入社後、半年しないぐらいうちに、丁度、僕が配属されていた板金の部署にCAD/CAMが製造現場にも導入された。設計部門では10年ぐらい前から図面管理システムはあったが、製造現場向けにははじめての取り組み。図面管理、製造情報に連動して生産設備が動くようになった。小笠原さんというか、DMMがやってる3Dプリンターの製造現場みたいなものだと思ってください。
当然、現場で働く人達はパソコンなど触ることなくベテランになってるのだけど、ちょっと変わり者の上司が、強引にCAD/CAMの推進を推し進めたらしい。
僕らにとっては格好のおもちゃができた状態で、僕は独学でVisualBasicを勉強し、図面データを作るツールを作っていた。
なんだVBかよって言われると思うだろうが、GUIのプログラミングが初めて、当時買ったVBは4。ボーナスで自腹で買って、自腹でCD-ROMの教材を買って勉強を始めた。

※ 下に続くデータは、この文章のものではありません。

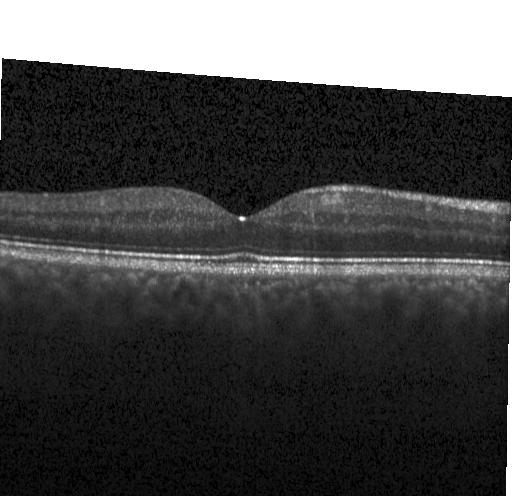

Spectral-domain OCT · retinal OCT B-scan · centered on the fovea
Neither choroidal neovascularization, diabetic macular edema, nor drusen.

最初に導入されたのは自動で鉄に穴を開けたり切ったりする生産装置。DXFってCADデータを入力すると、機械が勝手に穴を開けてくれる。それまで手でやっていた作業が機械で自動化された。その後、CAMというものが導入され、図面情報を元にプラモデルのように板を切る最適配置を行ってくれるようになって、図面管理で遊ぶ余地はなくなり、「オペレーター」が作業をするようになって、多分、彼らはものづくり感を味わえなくなったので、僕は本当にラッキーなタイミングで入社したと思った。
そんな油まみれの仕事場に自分のPCを持ち込んで遊んでいた。
その上司は変わり者で、若干周りからウザがられるようなタイプだったが、仕事に対する熱意は高く、姿勢はリスペクトできて面白い人だった。彼がいなかったらCAD/CAMが現場に導入されることはなかった可能性が高い。
おそらく、その上司が、僕と、先輩だったIさんのことを会社にプッシュしてくれたんだと思う。
また、当時の社長からも、ちょいちょいパソコンのことについて声をかけていただくなどしていただいていて、今思いおこすと恥ずかしいのだけど、結婚式での自己紹介は、完全に会社に向けて「僕パソコンできるので、そういう仕事をさせてください」アピールだった。一応、「ネット婚」のハシリみたいなものだったから、そこはアピールしとかないとね。
ある日、突然、新製品の開発プロジェクトというのが立ち上がった。
そこは上司1,開発2人の部署。
上司は当時は顧客案件のコアに関わってないO課長(当時)、ライン上は1人課長だったと思う。
開発はなんと現場から抜擢され、一度も設計仕事をやったことがない、僕とI先輩。I先輩はそろそろ設計に上がるタイミングだったが、僕は他の人より1年半少ないタイミングでの設計への異動。I先輩がいてくれたからオマケだったとも言えます。
今、思い越せば、メインの開発部ラインからは外れている、ドラマ相棒みたいな世界がそこにあったわけです。
そもそも会社に対してもパトレイバーの特車二課のようなイメージを持っていたのだが、さらに「傍流」って言うんですかね。岩瀬さんのご経験は多分、光の国でのご経験だと思うのですが、僕は闇の国からのボトムアップ型アプローチですね。
でも、そんなところにも光はあって、後から聞いたところ、僕を抜擢してくれたのは、当時の社長の独断なのだと。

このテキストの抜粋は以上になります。